Aujourd’hui, quand je lis et j’entends les conflits qui émanent de la ZAD à Notre-Dame-des-Landes mais se retrouvent un peu partout ailleurs en France mais aussi au-delà, j’ai le sentiment que c’est le résultat d’un peu tout ce que je dis au-dessus, que toi, toi, toi, et sans aucun doute moi aussi, laissons s’installer au gré de nos impatiences, colères, frustrations et déceptions. Et je me dis que lorsqu’une lutte à suscité autant de curiosités, de passions, d’inspirations et d’imaginaires que celle-ci, lorsqu’elle est gangrenée par les exaspérations et intolérances mutuelles, nombre d’entre nous restent silencieux, ni de ton côté, ni du tien ou encore du tien, juste tiraillés et infiniment triste de ce que tout ce commun soit autant mis en souffrance. C’est un peu de l’imaginaire que nous avons disséminé partout qui souffre et perd de sa détermination et sa conviction à réaliser d’autres avenirs. Alors, moi qui ne trouve pas toujours les mots pour écrire ce que je ressens, moi qui ne trouve pas souvent la place entre vos éclats pour dire ce que j’aimerais, aussi bien que toi, toi ou toi sait le faire, je t’en veux un peu de gâcher ce que moi et beaucoup d’autres nous avons contribué à construire et qui nous appartient autant qu’à toi, toi et toi.

Alors je te demande, avec toute mon affection et ma compréhension, de prendre soin de nous, de prendre le temps de me parler, de m’écouter, de me redécouvrir, de revenir me voir, de sortir de chez toi, de m’accueillir, de me laisser le temps de m’exprimer, de ne pas répondre trop vite, de soupeser ta colère, de te reposer quand tu fatigues, de ne pas trop porter, de me prendre dans les bras, de me laisser m’expliquer, de m’écrire des lettres, de dessiner et chanter plus souvent, de t’excuser, de me parler avec franchise, de ne pas m’indisposer si je te le demande, d’être créatif et inattendue, de me laisser souffler, de garder des nuances dans tes jugements, de ne pas oublier que j’ai envie d’être ton ami-e et amant-e avant d’être camarade de lutte, de parfois renoncer même quand tu penses, au contraire de moi, qu’une chose est la meilleure à faire, de ne pas me mettre une étiquette sans avoir pris le temps de faire connaissance, et même après, de ne pas m’ignorer lorsque tu ne penses pas être d’accord avec moi, de ne pas proclamer une pensée ou idée en mon nom contre mon gré ou à mon insu, de ne pas m’imposer des règles que tu combattrais par ailleurs dans d’autres contextes, de me laisser la possibilité d’agir différemment si cela ne va pas fondamentalement a contrario de ton action, de rester ouvert et changeant, sans nous figer l’un-e l’autre, tout simplement.
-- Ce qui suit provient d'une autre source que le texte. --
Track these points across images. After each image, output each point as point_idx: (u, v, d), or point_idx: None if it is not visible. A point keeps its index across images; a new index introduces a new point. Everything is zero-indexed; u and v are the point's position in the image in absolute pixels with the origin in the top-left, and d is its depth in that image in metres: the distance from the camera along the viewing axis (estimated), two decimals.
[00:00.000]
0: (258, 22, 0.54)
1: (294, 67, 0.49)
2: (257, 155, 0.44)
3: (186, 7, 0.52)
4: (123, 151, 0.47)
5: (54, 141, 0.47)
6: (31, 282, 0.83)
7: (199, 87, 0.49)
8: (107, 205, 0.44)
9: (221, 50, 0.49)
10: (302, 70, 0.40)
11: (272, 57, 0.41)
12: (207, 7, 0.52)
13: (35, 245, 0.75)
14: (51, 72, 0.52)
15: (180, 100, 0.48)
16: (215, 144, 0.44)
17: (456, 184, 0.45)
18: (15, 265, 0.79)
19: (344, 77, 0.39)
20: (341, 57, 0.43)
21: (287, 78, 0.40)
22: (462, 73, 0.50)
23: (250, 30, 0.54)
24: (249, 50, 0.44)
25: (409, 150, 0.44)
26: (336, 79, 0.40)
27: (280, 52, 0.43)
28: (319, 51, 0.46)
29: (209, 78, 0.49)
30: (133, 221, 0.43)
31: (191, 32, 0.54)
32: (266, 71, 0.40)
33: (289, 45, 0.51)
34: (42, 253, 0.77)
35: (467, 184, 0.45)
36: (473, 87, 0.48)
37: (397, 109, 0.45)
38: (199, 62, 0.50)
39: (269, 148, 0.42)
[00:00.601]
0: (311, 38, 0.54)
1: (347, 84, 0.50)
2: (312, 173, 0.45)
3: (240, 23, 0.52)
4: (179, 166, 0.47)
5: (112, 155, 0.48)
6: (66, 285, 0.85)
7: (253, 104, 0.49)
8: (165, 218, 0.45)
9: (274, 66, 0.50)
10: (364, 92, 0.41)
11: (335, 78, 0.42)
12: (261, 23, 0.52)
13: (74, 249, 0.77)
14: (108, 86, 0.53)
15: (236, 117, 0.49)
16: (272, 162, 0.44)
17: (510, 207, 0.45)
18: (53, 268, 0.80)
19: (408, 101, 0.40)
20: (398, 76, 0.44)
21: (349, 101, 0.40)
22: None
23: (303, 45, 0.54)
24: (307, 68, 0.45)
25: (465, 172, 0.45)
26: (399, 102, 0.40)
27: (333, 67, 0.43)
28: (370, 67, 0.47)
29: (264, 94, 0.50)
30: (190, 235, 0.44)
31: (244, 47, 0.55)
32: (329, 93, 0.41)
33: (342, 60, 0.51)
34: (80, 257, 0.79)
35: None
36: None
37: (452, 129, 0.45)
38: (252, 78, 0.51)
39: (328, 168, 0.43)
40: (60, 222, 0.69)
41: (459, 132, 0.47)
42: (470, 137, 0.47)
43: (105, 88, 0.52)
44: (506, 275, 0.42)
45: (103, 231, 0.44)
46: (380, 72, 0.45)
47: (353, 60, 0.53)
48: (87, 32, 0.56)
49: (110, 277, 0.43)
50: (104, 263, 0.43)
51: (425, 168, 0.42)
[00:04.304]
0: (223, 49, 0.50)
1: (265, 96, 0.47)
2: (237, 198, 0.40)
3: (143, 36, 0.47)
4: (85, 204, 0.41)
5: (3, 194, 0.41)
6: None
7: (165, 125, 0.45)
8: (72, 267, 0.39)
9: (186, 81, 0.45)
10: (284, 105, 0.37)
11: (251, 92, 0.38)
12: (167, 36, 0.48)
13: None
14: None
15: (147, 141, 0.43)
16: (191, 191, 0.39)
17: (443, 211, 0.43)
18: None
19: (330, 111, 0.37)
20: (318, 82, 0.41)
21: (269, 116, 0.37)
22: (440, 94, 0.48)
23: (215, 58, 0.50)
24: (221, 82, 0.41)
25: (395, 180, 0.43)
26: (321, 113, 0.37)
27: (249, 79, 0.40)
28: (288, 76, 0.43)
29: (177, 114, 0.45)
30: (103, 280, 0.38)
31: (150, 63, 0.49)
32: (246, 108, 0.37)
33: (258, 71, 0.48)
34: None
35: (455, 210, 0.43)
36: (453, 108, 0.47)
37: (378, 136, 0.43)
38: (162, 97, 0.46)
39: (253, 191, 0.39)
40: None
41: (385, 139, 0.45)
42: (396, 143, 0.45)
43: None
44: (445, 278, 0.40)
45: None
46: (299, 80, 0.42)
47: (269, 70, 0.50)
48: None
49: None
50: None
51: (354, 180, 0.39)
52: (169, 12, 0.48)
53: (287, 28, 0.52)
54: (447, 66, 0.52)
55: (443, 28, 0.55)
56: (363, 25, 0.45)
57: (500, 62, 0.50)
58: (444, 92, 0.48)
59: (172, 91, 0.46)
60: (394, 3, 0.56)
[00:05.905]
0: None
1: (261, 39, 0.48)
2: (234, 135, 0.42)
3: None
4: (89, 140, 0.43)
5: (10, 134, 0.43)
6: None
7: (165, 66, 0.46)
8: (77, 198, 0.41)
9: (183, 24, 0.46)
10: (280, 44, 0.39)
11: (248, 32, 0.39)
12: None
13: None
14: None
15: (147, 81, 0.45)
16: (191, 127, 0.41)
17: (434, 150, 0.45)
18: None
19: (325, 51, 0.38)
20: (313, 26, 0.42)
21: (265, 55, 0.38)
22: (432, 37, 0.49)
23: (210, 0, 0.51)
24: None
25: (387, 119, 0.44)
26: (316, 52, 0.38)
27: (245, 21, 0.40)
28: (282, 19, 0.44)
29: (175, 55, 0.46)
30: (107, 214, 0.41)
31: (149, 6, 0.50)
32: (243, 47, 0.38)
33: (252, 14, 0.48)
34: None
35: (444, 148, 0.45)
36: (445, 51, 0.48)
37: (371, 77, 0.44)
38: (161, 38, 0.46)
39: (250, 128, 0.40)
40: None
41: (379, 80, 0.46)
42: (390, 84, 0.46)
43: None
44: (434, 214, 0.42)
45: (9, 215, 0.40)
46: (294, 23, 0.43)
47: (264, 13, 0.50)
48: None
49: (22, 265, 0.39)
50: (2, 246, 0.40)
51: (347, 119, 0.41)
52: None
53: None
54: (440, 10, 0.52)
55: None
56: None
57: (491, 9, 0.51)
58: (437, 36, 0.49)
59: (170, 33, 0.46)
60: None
Et nous continuerons, toi, toi, toi et moi, à multiplier et nourrir des luttes et lieux aussi riches et diversifiés que tous ceux que nous investissons, défendons, habitons, aimons et transformons depuis des années, et pour les années à venir.

Merci à toi, toi et toi de m’avoir lu et j’espère qu’après l’avoir fait, tu me retrouveras dans chacun des regards que tu croiseras et que tu te souviendras de ce que je t’ai demandé, mon ami-e, mon amant-e d’hier, d’aujourd’hui et de demain.